The analysis and relationships between liver endo- and exo-metabolome can provide inherent high-level information on the type and severity of the liver toxicity and damage after a chemical insult, and is, therefore, conceivable that by the use of such information and proper bioinformatics modeling of the recorded changes, be possible a more accurate interpretation of drug liver toxicity and a precise DILI diagnosis, monitoring the progression of the disease and anticipating its evolution. We have exhaustively analyzed the liver exo-metbolome present in the sera of patients undergoing a DILI event, and extracted the ground toxicity information that distinguish the different DILI phenotypes and the “recovered”, clinically asymptomatic, status.

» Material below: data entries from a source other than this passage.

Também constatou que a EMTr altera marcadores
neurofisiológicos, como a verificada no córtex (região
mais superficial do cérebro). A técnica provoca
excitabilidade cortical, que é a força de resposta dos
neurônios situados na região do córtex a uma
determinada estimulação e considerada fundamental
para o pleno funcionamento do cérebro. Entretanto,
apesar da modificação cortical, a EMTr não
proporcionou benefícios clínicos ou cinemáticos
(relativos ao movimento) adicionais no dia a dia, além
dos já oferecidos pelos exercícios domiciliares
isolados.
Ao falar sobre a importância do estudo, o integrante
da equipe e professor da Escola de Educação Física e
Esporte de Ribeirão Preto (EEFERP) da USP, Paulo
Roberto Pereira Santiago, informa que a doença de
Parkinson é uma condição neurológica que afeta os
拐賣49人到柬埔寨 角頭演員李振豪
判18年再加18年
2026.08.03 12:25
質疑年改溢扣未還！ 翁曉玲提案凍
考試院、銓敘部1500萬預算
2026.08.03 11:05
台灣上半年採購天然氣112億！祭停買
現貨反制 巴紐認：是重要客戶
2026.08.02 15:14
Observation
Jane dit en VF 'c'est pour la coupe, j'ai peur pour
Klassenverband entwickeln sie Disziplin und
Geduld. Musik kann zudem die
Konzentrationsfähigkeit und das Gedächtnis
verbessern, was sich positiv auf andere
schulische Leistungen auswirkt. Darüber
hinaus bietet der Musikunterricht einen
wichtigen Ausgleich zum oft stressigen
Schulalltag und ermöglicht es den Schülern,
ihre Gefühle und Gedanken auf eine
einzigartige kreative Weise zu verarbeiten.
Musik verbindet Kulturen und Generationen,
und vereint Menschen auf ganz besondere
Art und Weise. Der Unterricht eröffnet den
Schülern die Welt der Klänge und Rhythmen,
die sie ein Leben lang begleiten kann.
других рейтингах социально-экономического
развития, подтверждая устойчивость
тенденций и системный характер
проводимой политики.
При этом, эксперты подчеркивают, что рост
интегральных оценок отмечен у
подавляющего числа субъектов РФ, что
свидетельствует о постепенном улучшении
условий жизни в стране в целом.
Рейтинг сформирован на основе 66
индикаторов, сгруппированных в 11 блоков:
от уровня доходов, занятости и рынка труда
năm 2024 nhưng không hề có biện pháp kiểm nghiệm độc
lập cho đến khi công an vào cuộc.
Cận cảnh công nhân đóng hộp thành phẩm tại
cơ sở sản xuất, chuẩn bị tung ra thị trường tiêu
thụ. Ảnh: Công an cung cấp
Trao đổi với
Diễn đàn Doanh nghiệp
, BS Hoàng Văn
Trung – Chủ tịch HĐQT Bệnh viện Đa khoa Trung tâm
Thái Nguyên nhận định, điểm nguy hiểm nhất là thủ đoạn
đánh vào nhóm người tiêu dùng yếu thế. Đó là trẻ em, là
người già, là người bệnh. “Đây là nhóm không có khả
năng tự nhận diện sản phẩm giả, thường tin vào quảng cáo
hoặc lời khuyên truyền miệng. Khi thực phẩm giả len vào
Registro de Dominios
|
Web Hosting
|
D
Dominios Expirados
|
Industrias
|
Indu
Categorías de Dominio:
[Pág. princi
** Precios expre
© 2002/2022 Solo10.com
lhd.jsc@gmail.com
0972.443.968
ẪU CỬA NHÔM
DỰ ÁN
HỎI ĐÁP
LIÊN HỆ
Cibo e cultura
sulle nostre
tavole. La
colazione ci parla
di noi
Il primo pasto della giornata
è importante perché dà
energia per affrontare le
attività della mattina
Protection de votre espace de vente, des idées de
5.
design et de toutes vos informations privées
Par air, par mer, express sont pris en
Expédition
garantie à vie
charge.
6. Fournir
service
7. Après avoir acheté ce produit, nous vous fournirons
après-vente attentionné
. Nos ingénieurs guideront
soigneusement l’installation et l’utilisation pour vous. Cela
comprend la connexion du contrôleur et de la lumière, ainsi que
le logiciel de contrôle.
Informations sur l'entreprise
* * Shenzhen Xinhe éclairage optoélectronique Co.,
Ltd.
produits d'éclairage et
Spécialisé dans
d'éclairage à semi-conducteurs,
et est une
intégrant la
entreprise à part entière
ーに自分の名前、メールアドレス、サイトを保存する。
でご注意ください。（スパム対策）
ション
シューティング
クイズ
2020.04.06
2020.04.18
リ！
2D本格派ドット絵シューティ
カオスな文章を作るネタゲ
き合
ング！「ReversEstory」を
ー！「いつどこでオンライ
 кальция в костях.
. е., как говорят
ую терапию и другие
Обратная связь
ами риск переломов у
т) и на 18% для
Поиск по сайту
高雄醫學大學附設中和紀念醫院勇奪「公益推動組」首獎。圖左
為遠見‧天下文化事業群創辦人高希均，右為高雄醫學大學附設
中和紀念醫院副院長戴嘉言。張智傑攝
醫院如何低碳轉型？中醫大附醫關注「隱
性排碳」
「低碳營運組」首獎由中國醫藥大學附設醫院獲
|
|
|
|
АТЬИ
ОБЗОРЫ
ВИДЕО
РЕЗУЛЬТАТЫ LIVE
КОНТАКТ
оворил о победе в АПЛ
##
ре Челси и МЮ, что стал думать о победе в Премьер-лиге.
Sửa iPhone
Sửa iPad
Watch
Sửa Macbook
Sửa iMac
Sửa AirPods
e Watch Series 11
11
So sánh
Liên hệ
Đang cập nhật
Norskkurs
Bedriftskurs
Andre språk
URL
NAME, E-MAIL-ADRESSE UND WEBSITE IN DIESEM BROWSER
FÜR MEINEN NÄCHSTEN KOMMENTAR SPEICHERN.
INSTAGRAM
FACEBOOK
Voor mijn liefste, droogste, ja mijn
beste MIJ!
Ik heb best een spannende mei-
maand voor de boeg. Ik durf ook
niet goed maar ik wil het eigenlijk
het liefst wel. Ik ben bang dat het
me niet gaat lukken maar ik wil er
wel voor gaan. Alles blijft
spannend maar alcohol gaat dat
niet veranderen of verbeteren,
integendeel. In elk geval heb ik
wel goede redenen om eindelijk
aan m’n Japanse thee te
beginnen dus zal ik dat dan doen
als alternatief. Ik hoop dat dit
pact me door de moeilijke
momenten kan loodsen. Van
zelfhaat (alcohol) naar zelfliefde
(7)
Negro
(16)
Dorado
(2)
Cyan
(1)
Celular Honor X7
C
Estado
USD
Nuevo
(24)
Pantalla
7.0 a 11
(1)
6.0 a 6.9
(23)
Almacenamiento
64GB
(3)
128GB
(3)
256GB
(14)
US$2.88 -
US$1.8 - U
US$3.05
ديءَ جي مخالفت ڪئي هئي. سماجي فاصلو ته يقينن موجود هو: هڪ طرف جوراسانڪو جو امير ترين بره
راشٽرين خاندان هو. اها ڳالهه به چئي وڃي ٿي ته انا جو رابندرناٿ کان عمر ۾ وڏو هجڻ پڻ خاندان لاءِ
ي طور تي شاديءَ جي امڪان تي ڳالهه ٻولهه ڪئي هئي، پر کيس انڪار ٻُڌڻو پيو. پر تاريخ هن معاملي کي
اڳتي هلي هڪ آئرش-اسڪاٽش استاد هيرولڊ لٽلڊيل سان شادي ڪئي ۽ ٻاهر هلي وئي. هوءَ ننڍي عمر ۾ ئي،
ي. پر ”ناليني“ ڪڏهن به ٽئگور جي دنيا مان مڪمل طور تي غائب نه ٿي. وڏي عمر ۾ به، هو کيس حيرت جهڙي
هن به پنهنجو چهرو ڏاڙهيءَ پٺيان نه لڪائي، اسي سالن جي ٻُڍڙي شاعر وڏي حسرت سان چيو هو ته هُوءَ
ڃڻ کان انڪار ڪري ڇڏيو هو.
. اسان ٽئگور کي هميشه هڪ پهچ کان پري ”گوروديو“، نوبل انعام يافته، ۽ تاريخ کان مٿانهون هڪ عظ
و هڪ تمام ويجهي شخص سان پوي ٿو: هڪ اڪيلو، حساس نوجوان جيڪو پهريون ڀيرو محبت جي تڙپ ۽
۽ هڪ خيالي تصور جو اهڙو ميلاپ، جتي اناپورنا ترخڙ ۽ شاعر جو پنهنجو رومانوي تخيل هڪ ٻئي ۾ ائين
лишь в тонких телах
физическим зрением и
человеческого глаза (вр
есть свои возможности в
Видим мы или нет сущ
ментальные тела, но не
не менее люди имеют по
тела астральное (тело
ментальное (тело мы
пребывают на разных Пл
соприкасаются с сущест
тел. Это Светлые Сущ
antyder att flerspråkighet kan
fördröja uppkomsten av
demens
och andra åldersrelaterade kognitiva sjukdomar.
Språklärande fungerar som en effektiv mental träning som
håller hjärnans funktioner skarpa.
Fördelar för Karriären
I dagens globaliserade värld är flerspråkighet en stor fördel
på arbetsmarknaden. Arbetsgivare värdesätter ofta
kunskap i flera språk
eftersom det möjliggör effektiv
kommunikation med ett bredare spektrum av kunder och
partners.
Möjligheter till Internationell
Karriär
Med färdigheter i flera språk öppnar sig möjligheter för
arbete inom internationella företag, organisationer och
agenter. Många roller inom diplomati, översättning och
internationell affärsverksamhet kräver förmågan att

Serum bile acid profiles including primary, secondary, conjugated, and non‐conjugated bile acids, combined with glycerophospholipids (glycerophosphocholines, glycerophosphoethanolamines) were the metabolites that best discriminated among the cholestatic and hepatocellular DILI phenotypes from the onset of the disease until recovery. We found the information generated by the bioinformatics model, useful and complementary to that provided by the R-score for a more precise and accurate monitoring of the DILI event. The strategy used in our work, with an appropriate treatment and integration of the data recorded, and the presentation of such degree of data information in ternary plots enabled a visual and straightforward classification of DILI phenotypes of patients. Moreover, the ternary diagrams facilitated the monitoring of the disease progress towards recovery. The results of this research and the building up of a quantitative model reinforced the view that metabolomics can provide a detailed insight into the study of liver drug toxicity and the different DILI phenotypic patterns and a unique dynamic readout of DILI progression during recovery complementary to that provided by standard clinical biochemistry biomarkers. Additional efforts are required to reinforce the clinical value of the metabolic patterns observed, using other complementary approaches (e.g., lipidomics) as well its clinical validation using quantitative approaches, to be undertaken in future clinical studies.